◆ **Work item**: Print nothing except the lines of the listing below from the line with "rock left=233, top=226, right=248, bottom=236" to the line with "rock left=264, top=145, right=281, bottom=156", each exactly as written, both ends included.

[Working data — start]

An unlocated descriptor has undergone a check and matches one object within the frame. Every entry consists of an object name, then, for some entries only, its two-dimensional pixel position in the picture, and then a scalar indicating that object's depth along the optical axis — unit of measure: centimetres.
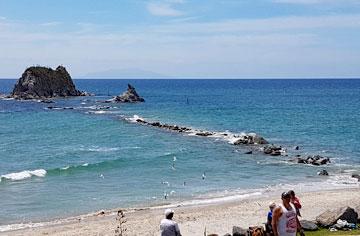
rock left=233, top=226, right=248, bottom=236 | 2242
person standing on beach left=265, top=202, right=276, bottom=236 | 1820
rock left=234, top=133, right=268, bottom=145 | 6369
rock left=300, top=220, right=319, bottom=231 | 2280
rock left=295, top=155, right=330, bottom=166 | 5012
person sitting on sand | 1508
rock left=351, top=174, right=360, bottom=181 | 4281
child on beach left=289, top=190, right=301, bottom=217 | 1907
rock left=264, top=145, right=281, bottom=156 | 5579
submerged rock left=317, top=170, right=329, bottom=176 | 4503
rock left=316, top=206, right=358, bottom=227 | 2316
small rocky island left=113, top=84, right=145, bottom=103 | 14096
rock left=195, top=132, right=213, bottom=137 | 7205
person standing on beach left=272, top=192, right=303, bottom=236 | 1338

[Working data — finish]
[Working data — start]

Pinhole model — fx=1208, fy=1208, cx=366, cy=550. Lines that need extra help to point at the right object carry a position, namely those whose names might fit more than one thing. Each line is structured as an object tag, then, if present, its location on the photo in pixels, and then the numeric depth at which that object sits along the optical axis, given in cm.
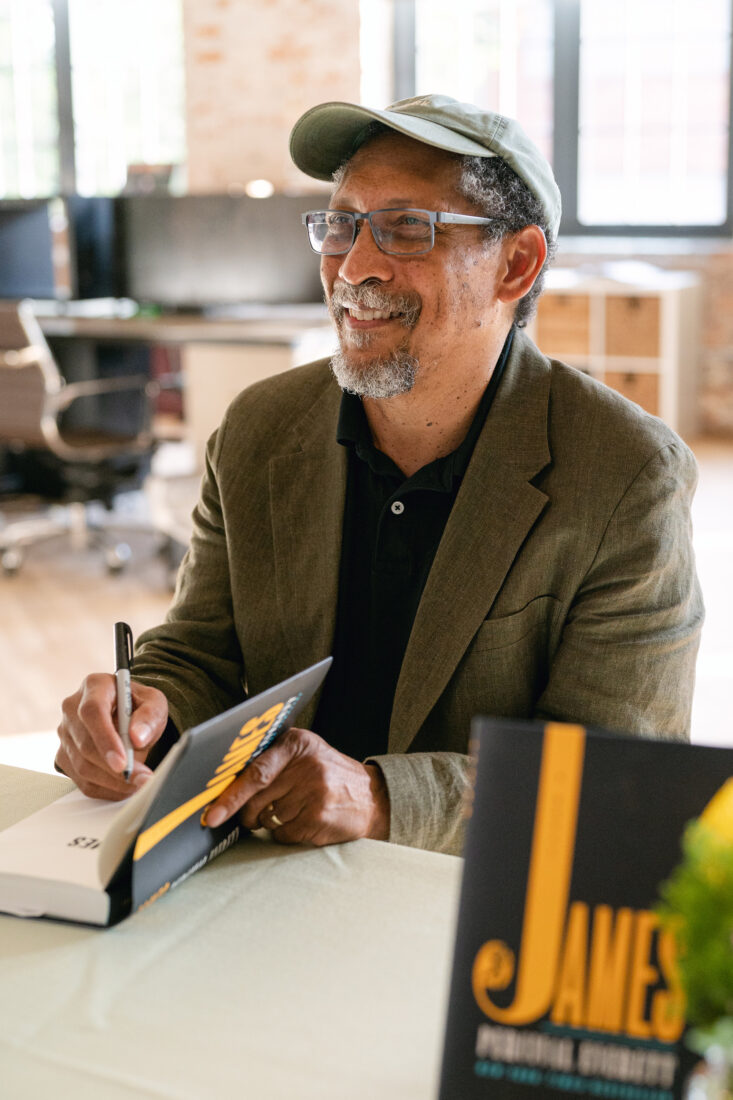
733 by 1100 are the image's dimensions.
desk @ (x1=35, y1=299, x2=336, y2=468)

[Working data — finish]

◆ **Written answer**:
rock left=233, top=226, right=248, bottom=236 | 2242
person standing on beach left=265, top=202, right=276, bottom=236 | 1820
rock left=234, top=133, right=268, bottom=145 | 6369
rock left=300, top=220, right=319, bottom=231 | 2280
rock left=295, top=155, right=330, bottom=166 | 5012
person sitting on sand | 1508
rock left=351, top=174, right=360, bottom=181 | 4281
child on beach left=289, top=190, right=301, bottom=217 | 1907
rock left=264, top=145, right=281, bottom=156 | 5579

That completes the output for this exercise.